For her 29th novel, a long-celebrated British-based writer delivers a combined fictional memoir and prescient alternative history.

Herself a writer nearing her 80s, Weldon (The Stepmother’s Diary, 2008, etc.) here introduces an 80-plus-year-old alter-ego sister who never existed, reviewing life from the perspective of post–financial-meltdown London, now ruled by a National Unity Government presiding over power cuts, water shortages and the National Meat Loaf, rumored to contain human protein. Frances Prideaux is a writer too, more successful than her sister Fay, whose career—in advertising, then writing lucrative, “allegedly feminist” books about women—echoes Weldon’s own. Chalcot Crescent, the street where Frances has lived for half a century, represents both the high point of her existence, when she was happily married, successful and well connected, and now the low, with the bailiffs battering at her door.
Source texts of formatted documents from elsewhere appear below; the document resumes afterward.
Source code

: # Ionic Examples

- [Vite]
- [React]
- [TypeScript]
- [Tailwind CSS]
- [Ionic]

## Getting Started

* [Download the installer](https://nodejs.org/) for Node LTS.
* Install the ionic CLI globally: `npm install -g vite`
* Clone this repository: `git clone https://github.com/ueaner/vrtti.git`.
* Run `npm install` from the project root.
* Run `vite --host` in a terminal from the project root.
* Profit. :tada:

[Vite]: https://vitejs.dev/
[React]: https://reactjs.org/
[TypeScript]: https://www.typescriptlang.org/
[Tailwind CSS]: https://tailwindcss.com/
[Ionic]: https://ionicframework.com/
The bulk of the novel is a chronicle of the years in between and Prideaux’s extended family, blended with Weldon’s reliably acerbic social/political/gender critique. Later in the narrative, more space is devoted to a plot concerning Frances’s relatives, terrorism and moves toward totalitarianism, but what’s memorable is the author’s mischievous, sinister/comic tone and deft, multilayered levels of fictionalization.

Impressive work from a seasoned cynic. As usual, Weldon’s unique voice is the draw.